Task brief:
From the records below, please return each line that holds the word "Skeletal".

Records provided:
____________________

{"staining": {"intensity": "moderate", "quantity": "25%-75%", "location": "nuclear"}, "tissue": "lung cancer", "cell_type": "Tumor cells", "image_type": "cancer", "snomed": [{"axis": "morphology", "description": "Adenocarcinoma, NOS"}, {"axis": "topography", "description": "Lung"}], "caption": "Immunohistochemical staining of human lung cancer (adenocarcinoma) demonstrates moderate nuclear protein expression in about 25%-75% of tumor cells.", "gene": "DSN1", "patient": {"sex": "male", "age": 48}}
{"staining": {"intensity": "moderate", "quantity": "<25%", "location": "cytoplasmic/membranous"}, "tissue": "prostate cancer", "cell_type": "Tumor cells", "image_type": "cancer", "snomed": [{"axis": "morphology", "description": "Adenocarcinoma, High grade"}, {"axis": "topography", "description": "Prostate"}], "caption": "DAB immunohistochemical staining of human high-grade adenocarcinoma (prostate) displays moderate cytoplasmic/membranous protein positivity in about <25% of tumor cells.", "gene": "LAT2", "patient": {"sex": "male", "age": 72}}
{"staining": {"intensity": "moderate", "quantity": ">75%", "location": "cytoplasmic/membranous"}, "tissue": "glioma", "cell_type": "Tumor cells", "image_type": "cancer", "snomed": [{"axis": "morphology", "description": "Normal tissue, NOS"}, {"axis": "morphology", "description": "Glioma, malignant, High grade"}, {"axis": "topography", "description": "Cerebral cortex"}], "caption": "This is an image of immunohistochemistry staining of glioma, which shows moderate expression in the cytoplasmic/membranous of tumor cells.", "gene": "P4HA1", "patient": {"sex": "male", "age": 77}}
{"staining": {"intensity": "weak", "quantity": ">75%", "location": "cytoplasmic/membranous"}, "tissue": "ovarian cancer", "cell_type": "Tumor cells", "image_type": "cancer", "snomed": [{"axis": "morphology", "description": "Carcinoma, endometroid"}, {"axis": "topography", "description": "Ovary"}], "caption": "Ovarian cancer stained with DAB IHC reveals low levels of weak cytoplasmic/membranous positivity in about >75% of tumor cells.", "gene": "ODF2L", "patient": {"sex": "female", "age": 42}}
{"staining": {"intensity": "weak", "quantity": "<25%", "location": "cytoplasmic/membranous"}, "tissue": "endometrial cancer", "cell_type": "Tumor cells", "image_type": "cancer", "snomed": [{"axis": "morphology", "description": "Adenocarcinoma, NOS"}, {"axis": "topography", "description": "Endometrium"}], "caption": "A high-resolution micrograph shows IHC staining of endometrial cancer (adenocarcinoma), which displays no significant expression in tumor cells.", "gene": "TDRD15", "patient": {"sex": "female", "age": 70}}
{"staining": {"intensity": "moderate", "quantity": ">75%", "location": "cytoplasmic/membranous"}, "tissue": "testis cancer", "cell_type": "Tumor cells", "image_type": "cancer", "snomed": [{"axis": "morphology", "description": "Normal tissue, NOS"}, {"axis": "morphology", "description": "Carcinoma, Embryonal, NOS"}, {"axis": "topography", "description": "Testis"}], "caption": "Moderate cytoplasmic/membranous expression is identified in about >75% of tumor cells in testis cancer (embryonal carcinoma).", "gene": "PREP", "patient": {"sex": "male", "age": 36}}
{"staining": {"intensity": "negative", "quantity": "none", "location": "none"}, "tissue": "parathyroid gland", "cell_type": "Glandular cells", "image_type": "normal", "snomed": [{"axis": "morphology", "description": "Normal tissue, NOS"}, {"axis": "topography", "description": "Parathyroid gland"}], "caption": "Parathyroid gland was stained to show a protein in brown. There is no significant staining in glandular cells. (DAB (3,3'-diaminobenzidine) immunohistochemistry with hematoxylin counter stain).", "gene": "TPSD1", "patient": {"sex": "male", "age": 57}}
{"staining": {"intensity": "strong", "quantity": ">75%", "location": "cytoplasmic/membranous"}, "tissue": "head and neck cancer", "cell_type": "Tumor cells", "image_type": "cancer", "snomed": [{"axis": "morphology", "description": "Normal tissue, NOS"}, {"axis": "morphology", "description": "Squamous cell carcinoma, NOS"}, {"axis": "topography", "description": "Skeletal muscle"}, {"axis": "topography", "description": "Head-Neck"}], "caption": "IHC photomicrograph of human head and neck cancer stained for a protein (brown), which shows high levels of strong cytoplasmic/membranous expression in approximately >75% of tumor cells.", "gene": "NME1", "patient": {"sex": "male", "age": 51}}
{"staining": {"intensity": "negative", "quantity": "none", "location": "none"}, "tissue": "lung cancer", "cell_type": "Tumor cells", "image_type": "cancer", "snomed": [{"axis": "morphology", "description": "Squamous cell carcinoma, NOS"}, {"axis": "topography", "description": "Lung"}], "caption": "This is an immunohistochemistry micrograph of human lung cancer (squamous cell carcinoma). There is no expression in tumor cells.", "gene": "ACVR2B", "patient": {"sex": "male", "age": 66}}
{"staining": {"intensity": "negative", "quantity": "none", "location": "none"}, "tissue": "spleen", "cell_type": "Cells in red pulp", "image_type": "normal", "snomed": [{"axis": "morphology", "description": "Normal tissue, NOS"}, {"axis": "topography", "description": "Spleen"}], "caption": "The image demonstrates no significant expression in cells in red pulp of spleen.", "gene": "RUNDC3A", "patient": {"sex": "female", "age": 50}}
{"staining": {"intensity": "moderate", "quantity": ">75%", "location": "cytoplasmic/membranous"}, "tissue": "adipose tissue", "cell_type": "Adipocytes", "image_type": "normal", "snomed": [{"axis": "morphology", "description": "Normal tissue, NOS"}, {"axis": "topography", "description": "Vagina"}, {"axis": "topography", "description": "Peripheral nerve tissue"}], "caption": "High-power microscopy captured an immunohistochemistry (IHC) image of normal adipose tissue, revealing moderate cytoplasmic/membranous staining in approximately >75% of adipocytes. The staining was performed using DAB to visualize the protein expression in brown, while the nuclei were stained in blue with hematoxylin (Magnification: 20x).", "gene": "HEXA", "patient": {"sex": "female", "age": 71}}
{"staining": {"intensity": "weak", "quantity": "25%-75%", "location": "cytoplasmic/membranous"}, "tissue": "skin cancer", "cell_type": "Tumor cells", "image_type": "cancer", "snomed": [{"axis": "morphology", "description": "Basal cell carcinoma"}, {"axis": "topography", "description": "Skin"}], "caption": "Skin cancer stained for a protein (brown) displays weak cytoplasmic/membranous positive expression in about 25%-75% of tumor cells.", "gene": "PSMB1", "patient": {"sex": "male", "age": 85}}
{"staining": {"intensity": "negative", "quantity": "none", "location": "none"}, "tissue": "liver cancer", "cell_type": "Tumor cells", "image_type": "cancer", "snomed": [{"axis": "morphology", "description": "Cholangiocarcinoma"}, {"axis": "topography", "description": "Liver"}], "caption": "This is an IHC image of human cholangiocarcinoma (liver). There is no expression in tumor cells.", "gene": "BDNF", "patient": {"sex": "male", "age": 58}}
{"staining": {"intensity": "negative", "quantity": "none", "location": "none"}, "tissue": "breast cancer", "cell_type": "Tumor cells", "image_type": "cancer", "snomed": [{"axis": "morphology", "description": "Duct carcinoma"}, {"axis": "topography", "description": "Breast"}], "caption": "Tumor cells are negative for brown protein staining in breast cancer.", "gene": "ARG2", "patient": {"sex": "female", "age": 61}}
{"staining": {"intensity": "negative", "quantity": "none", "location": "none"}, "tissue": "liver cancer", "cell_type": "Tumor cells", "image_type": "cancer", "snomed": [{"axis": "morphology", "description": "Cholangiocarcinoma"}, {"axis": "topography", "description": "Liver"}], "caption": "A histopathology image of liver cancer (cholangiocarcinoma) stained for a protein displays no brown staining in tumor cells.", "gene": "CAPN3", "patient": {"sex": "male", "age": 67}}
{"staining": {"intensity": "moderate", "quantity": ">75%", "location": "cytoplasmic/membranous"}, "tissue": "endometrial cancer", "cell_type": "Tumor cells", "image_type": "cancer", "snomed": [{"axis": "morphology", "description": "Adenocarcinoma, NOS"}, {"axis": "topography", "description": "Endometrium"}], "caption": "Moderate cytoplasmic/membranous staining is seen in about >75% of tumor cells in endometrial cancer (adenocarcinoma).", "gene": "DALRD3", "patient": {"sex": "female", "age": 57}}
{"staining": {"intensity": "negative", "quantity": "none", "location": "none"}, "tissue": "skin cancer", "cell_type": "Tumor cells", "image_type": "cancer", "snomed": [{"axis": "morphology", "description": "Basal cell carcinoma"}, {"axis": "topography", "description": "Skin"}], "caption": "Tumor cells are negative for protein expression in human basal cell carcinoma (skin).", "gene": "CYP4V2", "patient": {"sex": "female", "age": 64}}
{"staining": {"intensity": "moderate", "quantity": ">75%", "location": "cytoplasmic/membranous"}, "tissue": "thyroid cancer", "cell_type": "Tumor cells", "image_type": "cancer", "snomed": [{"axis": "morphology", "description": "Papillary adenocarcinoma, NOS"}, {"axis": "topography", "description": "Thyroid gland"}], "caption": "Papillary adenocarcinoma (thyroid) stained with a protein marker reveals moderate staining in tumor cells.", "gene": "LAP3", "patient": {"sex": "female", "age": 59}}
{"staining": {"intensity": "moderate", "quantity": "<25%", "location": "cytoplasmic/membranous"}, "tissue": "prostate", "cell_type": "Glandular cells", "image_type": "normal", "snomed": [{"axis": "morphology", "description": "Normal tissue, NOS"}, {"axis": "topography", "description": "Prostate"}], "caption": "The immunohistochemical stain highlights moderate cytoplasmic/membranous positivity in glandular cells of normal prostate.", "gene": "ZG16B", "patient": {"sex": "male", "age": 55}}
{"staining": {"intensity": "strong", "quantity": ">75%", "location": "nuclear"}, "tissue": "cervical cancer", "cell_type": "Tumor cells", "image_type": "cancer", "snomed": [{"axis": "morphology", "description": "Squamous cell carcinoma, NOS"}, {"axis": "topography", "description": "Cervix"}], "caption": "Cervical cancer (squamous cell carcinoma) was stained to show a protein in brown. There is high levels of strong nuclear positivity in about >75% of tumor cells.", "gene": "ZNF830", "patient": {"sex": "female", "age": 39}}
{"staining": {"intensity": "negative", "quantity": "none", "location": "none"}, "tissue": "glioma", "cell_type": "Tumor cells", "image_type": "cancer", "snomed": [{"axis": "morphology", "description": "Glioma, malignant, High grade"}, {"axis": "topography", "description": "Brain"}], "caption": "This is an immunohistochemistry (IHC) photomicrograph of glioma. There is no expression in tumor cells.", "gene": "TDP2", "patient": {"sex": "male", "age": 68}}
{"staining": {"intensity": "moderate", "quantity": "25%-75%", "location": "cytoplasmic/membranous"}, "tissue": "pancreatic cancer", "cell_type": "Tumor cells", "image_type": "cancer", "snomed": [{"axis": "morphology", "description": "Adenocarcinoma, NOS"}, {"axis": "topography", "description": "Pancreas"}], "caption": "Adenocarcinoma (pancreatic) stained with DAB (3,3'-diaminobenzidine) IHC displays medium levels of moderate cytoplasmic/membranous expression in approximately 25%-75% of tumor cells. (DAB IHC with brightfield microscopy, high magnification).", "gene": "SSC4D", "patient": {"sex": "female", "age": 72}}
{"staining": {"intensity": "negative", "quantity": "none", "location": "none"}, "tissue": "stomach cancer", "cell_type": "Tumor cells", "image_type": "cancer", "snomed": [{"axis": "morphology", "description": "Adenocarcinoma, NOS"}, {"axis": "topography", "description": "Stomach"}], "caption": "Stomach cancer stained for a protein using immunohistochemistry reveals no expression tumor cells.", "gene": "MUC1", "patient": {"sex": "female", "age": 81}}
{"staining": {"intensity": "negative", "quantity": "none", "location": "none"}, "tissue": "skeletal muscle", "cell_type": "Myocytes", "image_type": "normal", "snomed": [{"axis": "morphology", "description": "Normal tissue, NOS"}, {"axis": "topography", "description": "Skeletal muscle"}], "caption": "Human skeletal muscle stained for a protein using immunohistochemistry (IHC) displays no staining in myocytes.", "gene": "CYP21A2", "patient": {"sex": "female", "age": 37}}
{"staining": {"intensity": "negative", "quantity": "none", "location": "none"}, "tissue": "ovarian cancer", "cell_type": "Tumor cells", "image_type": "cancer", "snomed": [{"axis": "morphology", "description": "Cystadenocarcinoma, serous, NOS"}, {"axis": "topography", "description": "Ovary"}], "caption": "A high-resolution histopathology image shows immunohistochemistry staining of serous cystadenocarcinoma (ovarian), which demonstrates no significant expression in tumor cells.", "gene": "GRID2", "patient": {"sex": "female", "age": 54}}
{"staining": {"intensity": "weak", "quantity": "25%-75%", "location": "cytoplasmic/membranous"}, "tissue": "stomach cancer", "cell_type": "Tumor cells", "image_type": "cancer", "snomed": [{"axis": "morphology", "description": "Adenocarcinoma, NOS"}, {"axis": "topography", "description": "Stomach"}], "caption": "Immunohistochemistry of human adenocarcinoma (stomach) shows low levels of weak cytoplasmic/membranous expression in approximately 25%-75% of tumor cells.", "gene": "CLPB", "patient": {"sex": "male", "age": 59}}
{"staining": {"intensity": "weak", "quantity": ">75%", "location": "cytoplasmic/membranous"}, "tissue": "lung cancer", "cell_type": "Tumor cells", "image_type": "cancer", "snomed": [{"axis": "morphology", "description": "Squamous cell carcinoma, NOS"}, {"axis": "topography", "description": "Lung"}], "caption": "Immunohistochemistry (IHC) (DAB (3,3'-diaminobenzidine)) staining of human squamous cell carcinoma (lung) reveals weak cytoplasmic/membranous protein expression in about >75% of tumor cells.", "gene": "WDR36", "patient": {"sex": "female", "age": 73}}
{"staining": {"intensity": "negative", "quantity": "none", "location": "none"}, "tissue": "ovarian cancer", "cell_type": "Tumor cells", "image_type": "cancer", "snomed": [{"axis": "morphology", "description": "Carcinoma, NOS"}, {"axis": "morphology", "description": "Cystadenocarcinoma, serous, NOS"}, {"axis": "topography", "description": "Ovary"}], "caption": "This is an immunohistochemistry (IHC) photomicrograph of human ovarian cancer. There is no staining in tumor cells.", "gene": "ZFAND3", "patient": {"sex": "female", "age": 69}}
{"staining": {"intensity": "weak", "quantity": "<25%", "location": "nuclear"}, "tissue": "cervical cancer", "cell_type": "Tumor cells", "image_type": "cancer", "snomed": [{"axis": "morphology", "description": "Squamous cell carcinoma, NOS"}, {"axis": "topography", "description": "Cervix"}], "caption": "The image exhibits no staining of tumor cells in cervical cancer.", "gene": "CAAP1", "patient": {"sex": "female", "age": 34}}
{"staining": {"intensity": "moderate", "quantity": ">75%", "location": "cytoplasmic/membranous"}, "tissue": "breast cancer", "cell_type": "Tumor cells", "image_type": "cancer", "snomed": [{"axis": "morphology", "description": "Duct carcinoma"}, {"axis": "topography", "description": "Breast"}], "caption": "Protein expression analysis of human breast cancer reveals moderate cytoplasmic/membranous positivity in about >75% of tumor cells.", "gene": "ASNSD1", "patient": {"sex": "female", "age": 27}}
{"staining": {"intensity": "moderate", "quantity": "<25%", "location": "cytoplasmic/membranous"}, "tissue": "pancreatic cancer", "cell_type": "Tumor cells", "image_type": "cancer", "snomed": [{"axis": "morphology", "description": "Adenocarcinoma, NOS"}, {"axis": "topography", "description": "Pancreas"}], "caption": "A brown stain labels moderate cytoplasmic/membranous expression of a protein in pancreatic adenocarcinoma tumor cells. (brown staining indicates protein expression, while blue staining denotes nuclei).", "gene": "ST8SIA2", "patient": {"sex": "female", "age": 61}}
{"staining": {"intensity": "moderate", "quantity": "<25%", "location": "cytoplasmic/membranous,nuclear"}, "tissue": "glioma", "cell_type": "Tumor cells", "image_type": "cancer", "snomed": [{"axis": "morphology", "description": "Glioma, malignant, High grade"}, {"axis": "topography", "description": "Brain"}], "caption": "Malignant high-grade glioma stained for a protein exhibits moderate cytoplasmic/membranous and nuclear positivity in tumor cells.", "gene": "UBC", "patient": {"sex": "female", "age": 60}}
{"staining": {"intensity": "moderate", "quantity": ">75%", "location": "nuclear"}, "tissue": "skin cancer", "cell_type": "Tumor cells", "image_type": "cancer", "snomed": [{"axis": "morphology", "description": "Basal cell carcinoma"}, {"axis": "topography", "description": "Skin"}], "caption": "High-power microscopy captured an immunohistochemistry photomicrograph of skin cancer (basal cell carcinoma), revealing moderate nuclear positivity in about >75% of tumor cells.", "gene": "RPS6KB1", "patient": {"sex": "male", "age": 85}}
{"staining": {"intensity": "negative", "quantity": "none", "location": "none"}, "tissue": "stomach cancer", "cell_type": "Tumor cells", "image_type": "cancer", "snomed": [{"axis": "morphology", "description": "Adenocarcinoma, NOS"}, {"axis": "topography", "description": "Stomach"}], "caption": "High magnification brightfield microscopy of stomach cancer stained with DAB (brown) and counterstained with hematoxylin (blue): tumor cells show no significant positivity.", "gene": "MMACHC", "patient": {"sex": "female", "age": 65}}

____________________

Answer to this task:
{"staining": {"intensity": "strong", "quantity": ">75%", "location": "cytoplasmic/membranous"}, "tissue": "head and neck cancer", "cell_type": "Tumor cells", "image_type": "cancer", "snomed": [{"axis": "morphology", "description": "Normal tissue, NOS"}, {"axis": "morphology", "description": "Squamous cell carcinoma, NOS"}, {"axis": "topography", "description": "Skeletal muscle"}, {"axis": "topography", "description": "Head-Neck"}], "caption": "IHC photomicrograph of human head and neck cancer stained for a protein (brown), which shows high levels of strong cytoplasmic/membranous expression in approximately >75% of tumor cells.", "gene": "NME1", "patient": {"sex": "male", "age": 51}}
{"staining": {"intensity": "negative", "quantity": "none", "location": "none"}, "tissue": "skeletal muscle", "cell_type": "Myocytes", "image_type": "normal", "snomed": [{"axis": "morphology", "description": "Normal tissue, NOS"}, {"axis": "topography", "description": "Skeletal muscle"}], "caption": "Human skeletal muscle stained for a protein using immunohistochemistry (IHC) displays no staining in myocytes.", "gene": "CYP21A2", "patient": {"sex": "female", "age": 37}}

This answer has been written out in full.